Nutzensfreude


           Hier in der Überschrift haben Sie ein neues Wort. Von mir erfunden.  Das Gegenteil der Schadensfreude. Von der man sagt, sie sei die reinste Freude. Das kann ich nicht bestätigen. Denn noch klarer als diese Freude scheint mir die, welche aus Guttun herrührt. Freude von einer Tat ausgelöst, welche jemanden einen, selbst sehr kleinen Nutzen bringt.
          In unserem Hause wohnt ein Nachbar – direkt über uns. Wenn Kostja geht, läuft er fast so wie ein Sportler der Disziplin „Gehen“. Außerdem scheint er ständig in Eile. Aber er hat Zeit für angenehme Kleinigkeiten. Wir streben von verschiedenen Seiten auf die Haustür zu. Ich mit angeleintem Hund. Er ist viel eher an der Tür als ich, öffnet sie. Jedoch wartet er auf uns. Wir begrüßen einander mit Handschlag und fahren im Lift hinauf. Ich bedanke mich für die Freundlichkeit.
          Ein anderes Mal, auch nicht selten: wir kommen aus der Vorsaaltür, hören über uns das Schließen dieser und wie jemand uns vor der Nase weg den Aufzug heraufruft. Die Person besteigt den Lift, lässt den anfahren und auf unserer Etage halten. Es ist Kostja. Außer ihm gibt es niemandem im Hause, der so gutmütig-gutwillig gegenüber jedem Nachbarn ist. Auch ihm ein Dankeschön, als er die Haustür aufhält – obwohl er es scheinbar eilig hat.
           Ich freue mich immer, wenn sich mir gegenüber eine Person hilfreich verhält – ohne vorläufig darauf direkt angewiesen zu sein.
           Im Erdgeschoß wohnt eine über 80 Jahre alte Frau, die mit Mühe laufen kann. Einkäufe erledigt ihre Tochter für sie, die einige Minuten entfernt wohnt. Nur hat die alte Dame den eisernen Willen, bei trockenem Wetter (auch bei Frost) täglich mindestens eine Viertelstunde auf der Bank vor dem Hause an der frischen Luft zu sitzen.

______________________________

**ARBEITSANWEISUNGEN:**
A - Schreib den Text über die Nutzensfreude ab, angefangen bei „In unserem Hause“ und weiter bis einschließlich „für die Freundlichkeit.“. Tausche dabei „Hund“ gegen „Dackel“ aus.
B - Nimm den Text über die Nutzensfreude dort wieder auf, wo er aufhört, und schreib ihn weiter.

**BEREITGESTELLTE ANGABEN:**
______________________________

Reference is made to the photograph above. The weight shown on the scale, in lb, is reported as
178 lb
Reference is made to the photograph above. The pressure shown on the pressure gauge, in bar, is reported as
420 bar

______________________________

**ERGEBNISSE JE AUFGABE:**
A -
In unserem Hause wohnt ein Nachbar – direkt über uns. Wenn Kostja geht, läuft er fast so wie ein Sportler der Disziplin „Gehen“. Außerdem scheint er ständig in Eile. Aber er hat Zeit für angenehme Kleinigkeiten. Wir streben von verschiedenen Seiten auf die Haustür zu. Ich mit angeleintem Dackel. Er ist viel eher an der Tür als ich, öffnet sie. Jedoch wartet er auf uns. Wir begrüßen einander mit Handschlag und fahren im Lift hinauf. Ich bedanke mich für die Freundlichkeit.

B -
           Sie freut sich, wenn Kai zu ihr kommt, damit sie ihn ausgiebig streicheln und zausen kann. Besonders dankbar ist sie, wenn wir sie auf ihrem Weg zur oder von der Bank treffen und ich ihr die recht schwere Tür aufhalte. Welch eine Kleinigkeit – und wieviel gute Laune bei beiden danach! 
         Ja, kurzzeitig – ich weiß das, liebe Kritiker. Aber wie heißt es bei so treffend bei Robert Browning: „Jede Freude ist ein Gewinn und bleibt es, auch wenn er noch so klein ist.“
       Oder diese Worte eines unbekannten Autors, die für mich noch einprägsamer sind: „Hilf heute einem anderen Menschen. Dadurch werden deine Freude und Begeisterung gestärkt.“
       Meine Natascha bewies vor einigen Tagen, dass sie ebenso positiv denkt und machte damit gleich mehreren Menschen eine Freude – auch mir. Unsere Freundin Nina hatte dreimal eine Stirnhöhlenoperation hinter sich bringen müssen. Natascha hatte sie im Krankenhaus besucht. Dabei hatte sie erfahren, dass die arme Frau zu einer Nachuntersuchung nach Kiew musste. Deshalb bot sie ihr an, die Fahrt dorthin zu übernehmen.
       Aufstehen in aller Herrgottsfrühe, um bei recht intensivem Verkehr die rund 80 km so zeitgerecht zu überwinden, dass die eben erst gesundete Frau rechtzeitig alle Stationen besuchen konnte, welche zur Einschätzung ihrer Invalidität zu begehen waren. Es ist hier nicht der Ort, die gesamte Geschichte auszuwalzen. Nina hat sich mit Tränen in der Stimme bedankt. Innere Bewegung und Freude am Ergebnis waren meiner Lieben auch anzumerken. Und ich freute mich darüber, dass eine Freundschaft weiter gefestigt wurde. 
            Tun Sie Anderen und damit sich Gutes. Selbst wenn es Kleinigkeiten sind - es kommt zu Ihnen zurück. Sicher!

Bleiben Sie recht gesund!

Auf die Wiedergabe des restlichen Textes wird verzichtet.